1 de maio de 2024
Memória

TRÊS VEZES SANTANA

Cena Familiar (1969) – Fernando Botero – Museu Coleção Berardo, Lisboa


Na Macondo do Agreste,  a das lembranças da criança que já completou 70 anos, as casas também eram de barro e taquara.

E de tijolo, taipa e pau-a-pique.

O rio de águas nem tão diáfanas,  quando corre de barreira a barreira, ainda junta gente pra ver.

Personagens inesquecíveis,  cheios de cores e vida.

Digno da galeria de Gabriel Garcia Márquez, foi só relembrar sua prodigiosa memória, para despertar na de outros conterrâneos, passagens protagonizadas por Alfredo Augusto de Santana, que são repetidas para não caírem no  esquecimento.

Perde-Ganha

Um corretor depois de vender títulos de capitalização a todos os comerciantes da rua grande, fez plantão sob a sombra, no oitão da igreja, até conseguir encontrar o investidor em potencial.                                 

Depois de usar  os mesmos argumentos que funcionaram em todas as paradas da Great Western Railroads, desde o Recife, ouviu o desafio:

Se o banco, você e eu vamos ganhar dinheiro com este negócio, só compro quando ficar sabendo quem vai perder.

Crédito intestinal

Com um desarranjo que não o deixava sair de casa e da casinha, mandou  um xeleléu comprar papel higiênico.

Sem levar dinheiro.                            

O dono do armazém, conhecido mão-de-vaca,  seguia à risca  o aviso pregado na parede:

Fiado só amanhã.

Mandou de volta a desculpa esfarrapada que o produto estava em falta e só chegaria em alguns  dias.

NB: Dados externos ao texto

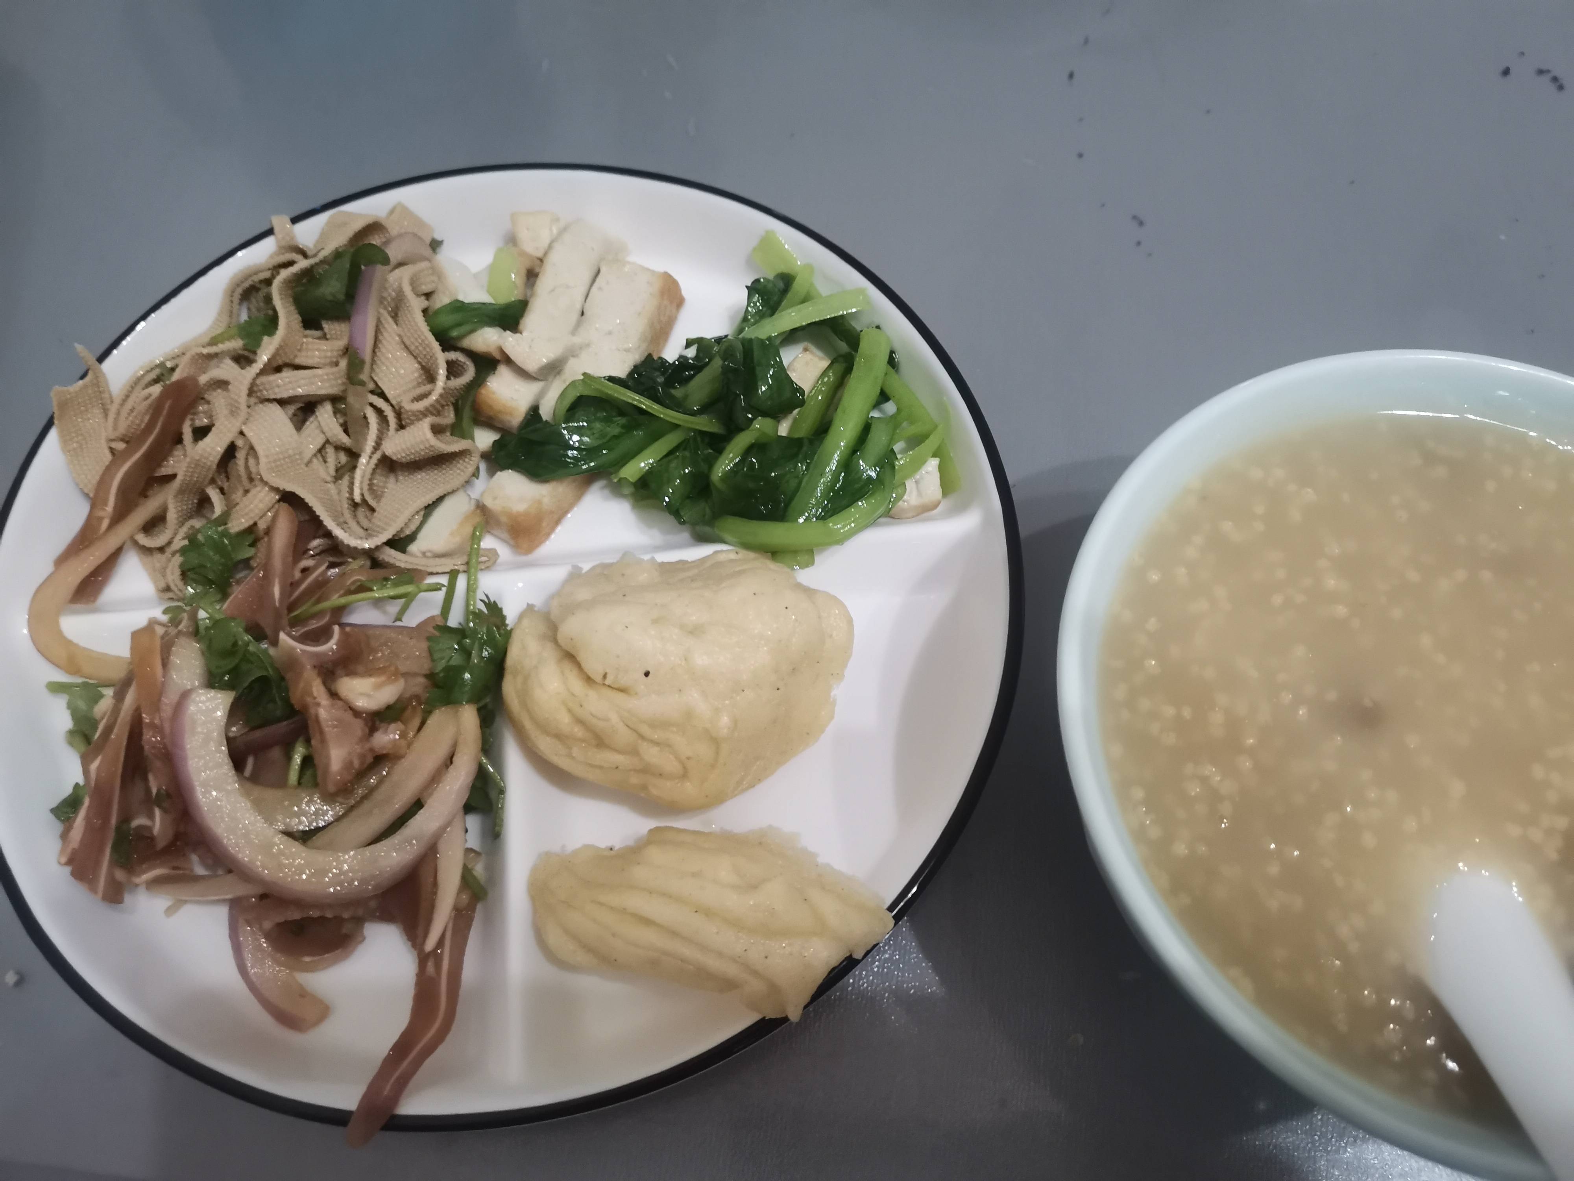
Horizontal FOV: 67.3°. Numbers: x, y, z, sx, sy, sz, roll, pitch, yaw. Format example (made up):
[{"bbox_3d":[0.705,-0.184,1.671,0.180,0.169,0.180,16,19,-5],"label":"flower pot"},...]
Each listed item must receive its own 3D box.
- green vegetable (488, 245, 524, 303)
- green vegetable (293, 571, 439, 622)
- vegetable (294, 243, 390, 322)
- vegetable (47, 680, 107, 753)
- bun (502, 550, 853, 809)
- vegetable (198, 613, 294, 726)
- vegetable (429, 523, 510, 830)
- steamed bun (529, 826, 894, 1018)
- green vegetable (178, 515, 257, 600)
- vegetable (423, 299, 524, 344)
[{"bbox_3d":[-0.078,-0.087,0.327,0.008,0.007,0.017,4,65,2],"label":"green vegetable"},{"bbox_3d":[-0.097,0.001,0.273,0.035,0.008,0.009,-7,65,-3],"label":"green vegetable"},{"bbox_3d":[-0.113,-0.078,0.301,0.022,0.014,0.017,-9,66,-4],"label":"vegetable"},{"bbox_3d":[-0.164,0.029,0.273,0.011,0.011,0.014,-18,66,-8],"label":"vegetable"},{"bbox_3d":[-0.025,0.019,0.267,0.079,0.040,0.059,0,65,0],"label":"bun"},{"bbox_3d":[-0.121,0.018,0.265,0.015,0.015,0.022,-33,69,-14],"label":"vegetable"},{"bbox_3d":[-0.071,0.019,0.268,0.013,0.024,0.071,-3,65,-1],"label":"vegetable"},{"bbox_3d":[-0.016,0.068,0.245,0.077,0.036,0.032,13,66,6],"label":"steamed bun"},{"bbox_3d":[-0.133,-0.008,0.277,0.013,0.013,0.019,0,65,0],"label":"green vegetable"},{"bbox_3d":[-0.081,-0.070,0.309,0.026,0.010,0.007,-7,65,-3],"label":"vegetable"}]

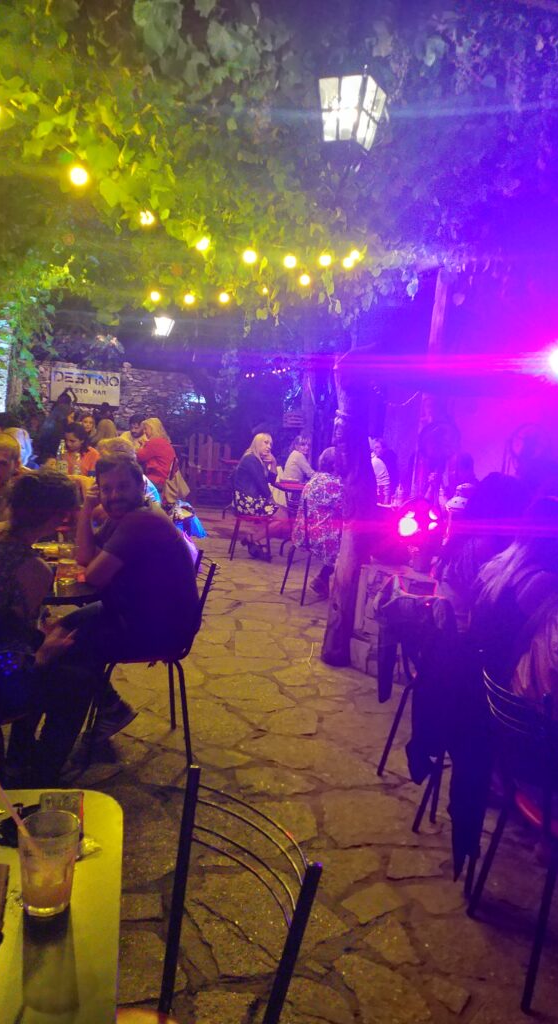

É pra ficar acabando pelo fundo, feito um balaio, e só vá me limpar na semana que entra?                          

O Casamento da Virgem

Quando a donzela sob sua tutela começou a levar falta nos louvores à padroeira, a Imaculada Conceição, teve quem notasse.

E alertado.

Certo que a eterna vigilância era a régua da liberdade, os cuidados foram redobrados.

Ao saber de um passeio não autorizado, em companhia varonil, por caminhos que não deixam rastros, chamou aos carretéis, o jovem que já havia notado pelos arredores, de asas (e quem iria saber, o que mais) levantadas.    

Instaurou um inquérito rigoroso e privativo.

O mancebo a tudo respondeu.                                   

O footing, de fato, ocorreu.

Houve beijos?
Tímidos.                               

Corpos desnudos?                                                       Sim.                           

Chegaram  aos finalmentes?
Negou sem muita firmeza.

Pois você é um cabra muito frouxo.
Se fosse eu, nunca iria perder uma oportunidade dessas.